Important ways to care for yourself while you’re caring for your loved one with cancer:
Know your limitations. You must know when you’ve reached your limit–when you need rest, when you need some time away, when you need someone else to step in. Learn how to recognize this point before you get to it.
Recognize your feelings. You’re a caregiver, not a robot. You may feel sad, scared, angry, helpless, or frustrated at times. You don’t have to express all your feelings to the person for whom you’re caring, but don’t bury them down deep and pretend they don’t exist.
Ask for help. You cannot be there for your loved one if your own energy levels are depleted. Resolve to ask for help when you know that you can’t do it all by yourself.
Nurture your own needs. Know what you need to do to refresh and recharge. Do you need regular exercise? Time to meditate or pray? Some quiet time to read or listen to a podcast? The chance to spend a few hours with your spouse or friends? Schedule some time on a regular basis to devote to your needs.
Rest is non-negotiable. You may love the work you do as a caregiver, but you must get enough sleep and rest to sustain you so you can continue doing it. Eating a healthy diet can help give you strength, too.
Relying on Your Own Support Network
Just as a person with cancer can benefit from having a strong support network, a caregiver can benefit, too. A few strategies to try:
Reach out to your most trusted confidants. You may need a few trusted people in whom you can confide or even vent at times. Put these people on speed dial so you can reach out to them when you need them.
Connect with other caregivers. No one else can quite relate to your experience like another caregiver. They may have some good advice for others ways to take care of yourself, too.
Find back-up care. When you do need to help, where do you turn? Identify someone (or multiple someones) who can step in and provide respite care so you can get a break. The members of the cancer care team may be able to provide some suggestions for home health aides or others you could hire.
Connect with an online support group. Find an online support group for caregivers or chat room through the American Cancer Society Cancer Survivors Network or other sources.
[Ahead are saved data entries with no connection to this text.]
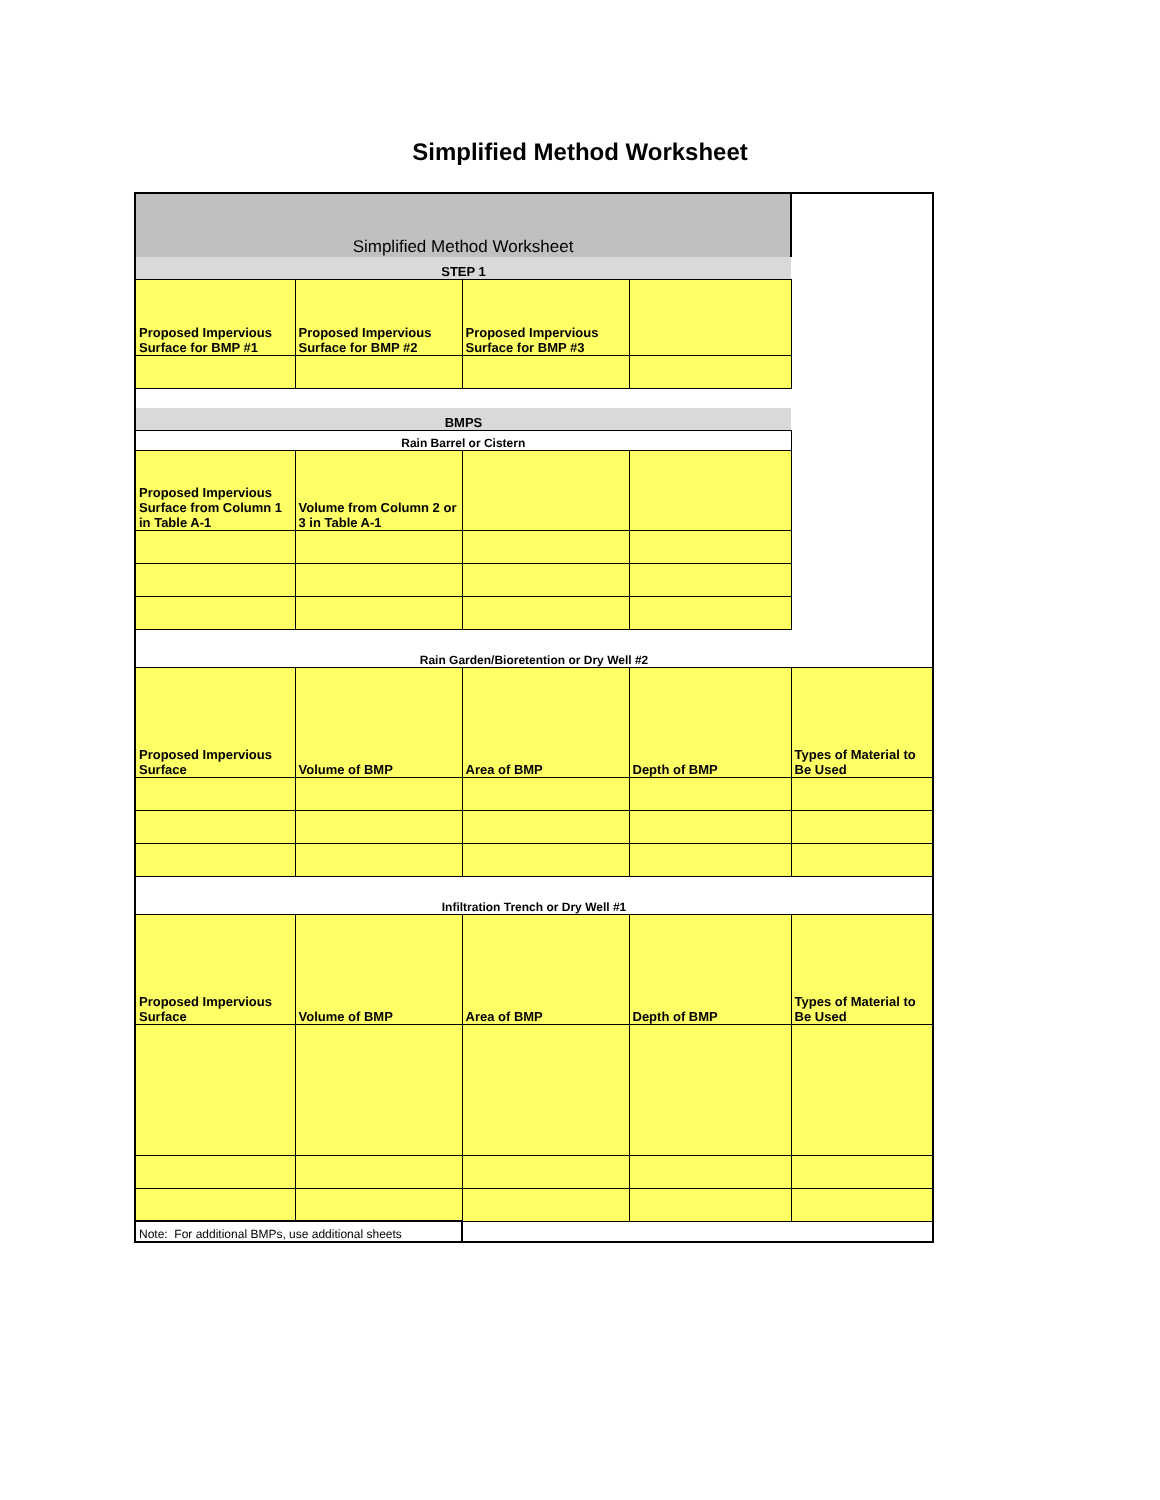Simplified Method Worksheet
| Simplified Method Worksheet | | | | |
| STEP 1 | | | | |
| Proposed Impervious Surface for BMP #1 | Proposed Impervious Surface for BMP #2 | Proposed Impervious Surface for BMP #3 | | |
| BMPS | | | | |
| Rain Barrel or Cistern | | | | |
| Proposed Impervious Surface from Column 1 in Table A-1 | Volume from Column 2 or 3 in Table A-1 | | | |
| Rain Garden/Bioretention or Dry Well #2 | | | | |
| Proposed Impervious Surface | Volume of BMP | Area of BMP | Depth of BMP | Types of Material to Be Used |
| Infiltration Trench or Dry Well #1 | | | | |
| Proposed Impervious Surface | Volume of BMP | Area of BMP | Depth of BMP | Types of Material to Be Used |
| Note: For additional BMPs, use additional sheets | | | | |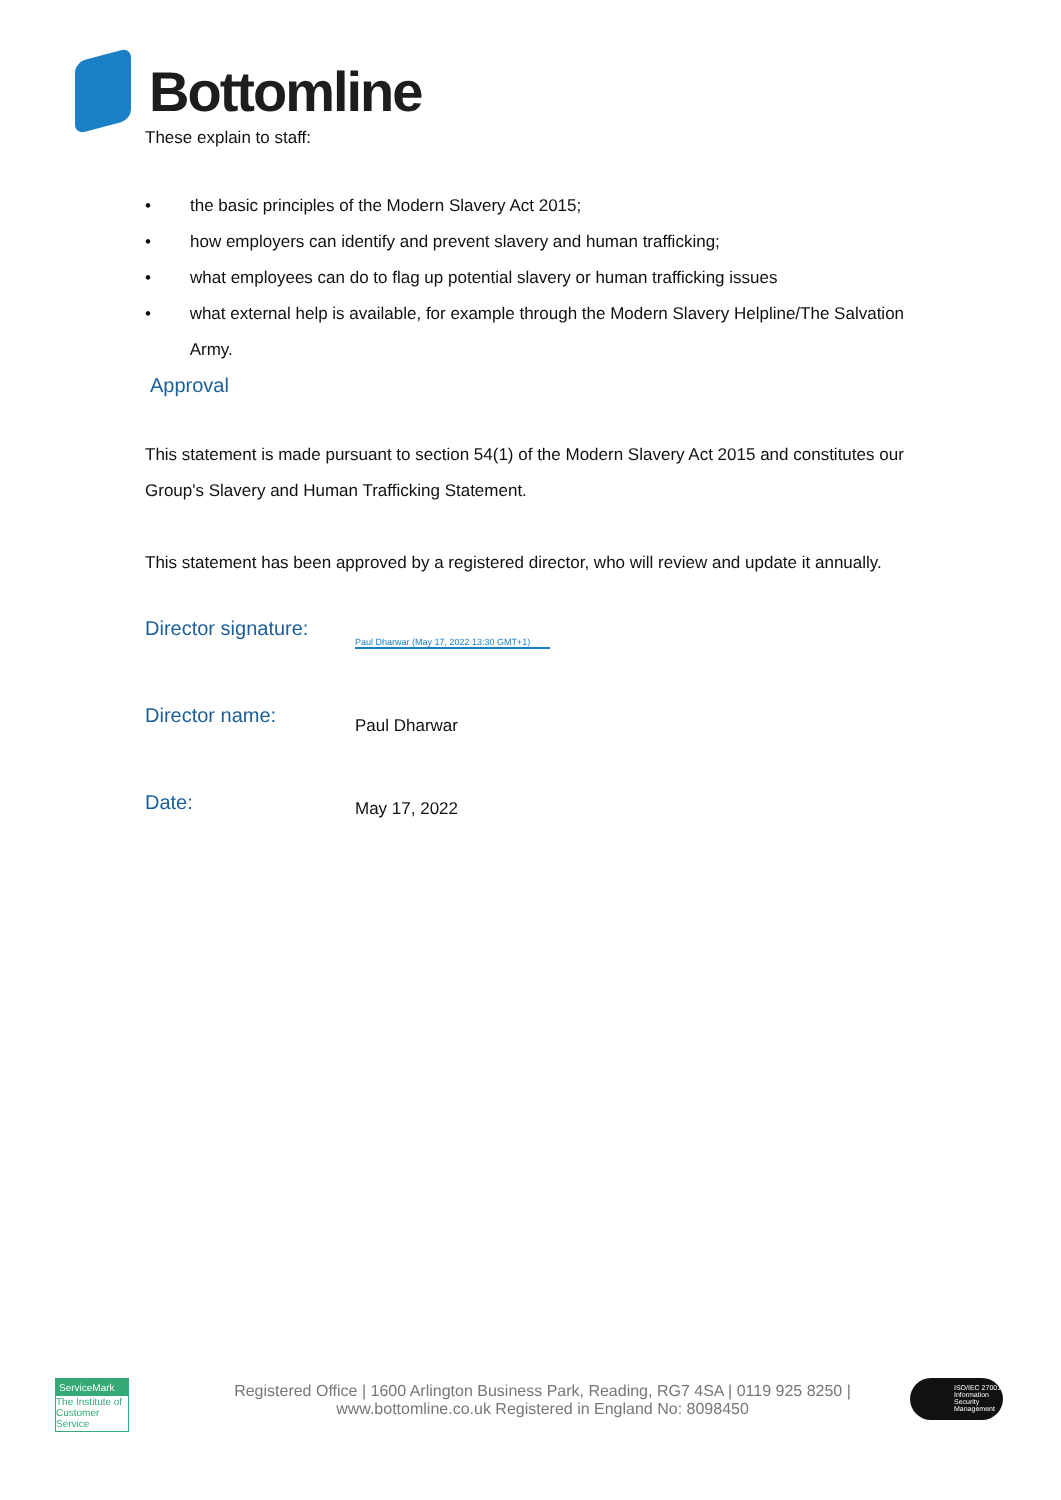Bottomline
These explain to staff:
• the basic principles of the Modern Slavery Act 2015;
• how employers can identify and prevent slavery and human trafficking;
• what employees can do to flag up potential slavery or human trafficking issues
• what external help is available, for example through the Modern Slavery Helpline/The Salvation Army.
Approval
This statement is made pursuant to section 54(1) of the Modern Slavery Act 2015 and constitutes our Group's Slavery and Human Trafficking Statement.
This statement has been approved by a registered director, who will review and update it annually.
Director signature:
Paul Dharwar (May 17, 2022 13:30 GMT+1)
Director name:
Paul Dharwar
Date:
May 17, 2022
ServiceMark
The Institute of Customer Service
Registered Office | 1600 Arlington Business Park, Reading, RG7 4SA | 0119 925 8250 | www.bottomline.co.uk Registered in England No: 8098450
ISO/IEC 27001 Information Security Management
Seek professional help. You may feel overwhelmed or anxious about your caregiving responsibilities. Don’t hesitate to seek out a counselor or other healthcare professional who can help you navigate your way forward.
It may take you awhile to find the best collection of strategies to help you be the best caregiver you can be. Don’t give up. Ask for help when you need it. And if something isn’t working well, don’t be afraid to try something else. It may just take you some trial and error to figure out what works best for you.